The Venus flytrap may be named after the Roman goddess of love, but its bite is unforgiving. Now, German and Saudi Arabian scientists reveal how the carnivore flipped the tables on evolution, turning a distress signal into a cunning weapon.
With its sweet smell and floral appearance, it’s no wonder insects are lured to the clam-shaped leaves of the Venus flytrap. But the relationship quickly turns sour as the flytrap snaps these leaves shut to devour its insect prey.
And this carnivore is a calculated hunter.
Tiny sensory hairs on the leaf surface, when bent by a crawling insect, send electric signals which close the trap. Earlier this year, Rainer Hedrich from the University of Würzburg and colleagues revealed that the Venus flytrap counts to two before slamming its trap shut, ensuring it doesn’t waste energy on false alarms.
Now, Hedrich and his team show how parts of the flytrap’s hunting strategy evolved.
They compared genes in Venus flytraps to those of the non-carnivorous thale cress. When wounded by a feeding insect, thale cress produces a stress hormone called jasmonic acid. This hormone activates molecules which block the insect’s digestive enzymes, making it harder for them to absorb the plant’s nutrients.
“In the Venus flytrap, these defensive processes have been reprogrammed during evolution,” Hedrich explained.
A digesting Venus flytrap also releases jasmonic acid, the authors of the current study found, but the hormone affects the plant, triggering production of more plant enzymes to help break down the insect.
The authors also showed that as they digest prey, Venus flytraps pump out molecules called receptor-like kinases, which “smell” different chemicals. One of these molecules senses chitin, which is commonly found in insect exoskeletons.

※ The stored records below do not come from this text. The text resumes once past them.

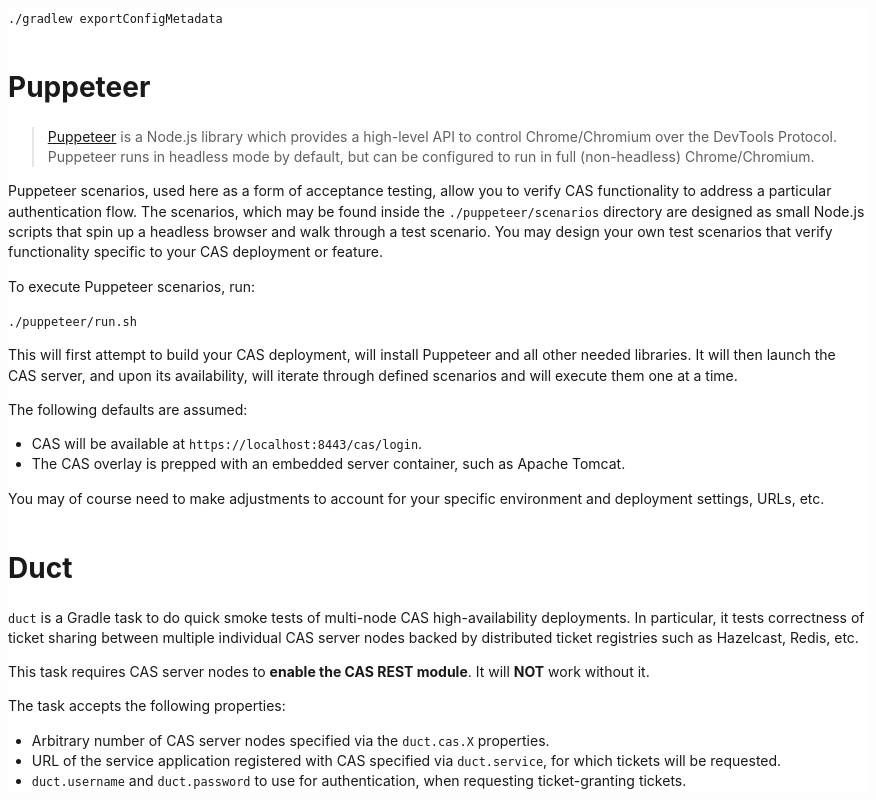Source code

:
 ```bash
./gradlew exportConfigMetadata
```                           

# Puppeteer

> [Puppeteer](https://pptr.dev/) is a Node.js library which provides a high-level API to control Chrome/Chromium over the DevTools Protocol.
> Puppeteer runs in headless mode by default, but can be configured to run in full (non-headless) Chrome/Chromium.

Puppeteer scenarios, used here as a form of acceptance testing, allow you to verify CAS functionality to address a particular authentication flow. The scenarios, which may be
found inside the `./puppeteer/scenarios` directory are designed as small Node.js scripts that spin up a headless browser and walk through a test scenario. You may
design your own test scenarios that verify functionality specific to your CAS deployment or feature.

To execute Puppeteer scenarios, run:

```bash
./puppeteer/run.sh
```

This will first attempt to build your CAS deployment, will install Puppeteer and all other needed libraries. It will then launch the CAS server,
and upon its availability, will iterate through defined scenarios and will execute them one at a time.

The following defaults are assumed:

- CAS will be available at `https://localhost:8443/cas/login`.
- The CAS overlay is prepped with an embedded server container, such as Apache Tomcat.

You may of course need to make adjustments to account for your specific environment and deployment settings, URLs, etc.


# Duct

`duct` is a Gradle task to do quick smoke tests of multi-node CAS high-availability deployments. In particular, it tests correctness of ticket
sharing between multiple individual CAS server nodes backed by distributed ticket registries such as Hazelcast, Redis, etc.

This task requires CAS server nodes to **enable the CAS REST module**. It will **NOT** work without it.

The task accepts the following properties:

- Arbitrary number of CAS server nodes specified via the `duct.cas.X` properties.
- URL of the service application registered with CAS specified via `duct.service`, for which tickets will be requested.
- `duct.username` and `duct.password` to use for authentication, when requesting ticket-granting tickets.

“Contact with chitin normally means danger for a plant – that insects will eat the plant,” said Hedrich. But the researchers found when they dropped chitin on Venus flytraps already in digestion mode, it boosted production of a chitin-digesting enzyme almost 2,000-fold.
The authors speculate that sniffing out the chemical composition of its prey allows the flytrap to fine-tune which digestive juices, and how much of each, to secrete.
The team also discovered genes switched on in the glands of a digesting trap were similar to those in the plant’s roots. This suggests the Venus flytrap’s bug-absorbing genetic program is copied from how the plant absorbs nutrients from the soil.
So why the change in culinary preference?
For the plant it’s all about economics, the authors write: “The carnivorous syndrome not only covers expenses […] but also gains a surplus, allowing the carnivorous plant to afford and grow new capture organs for future hunting cycles.”
The research was published in the journal Genome Research.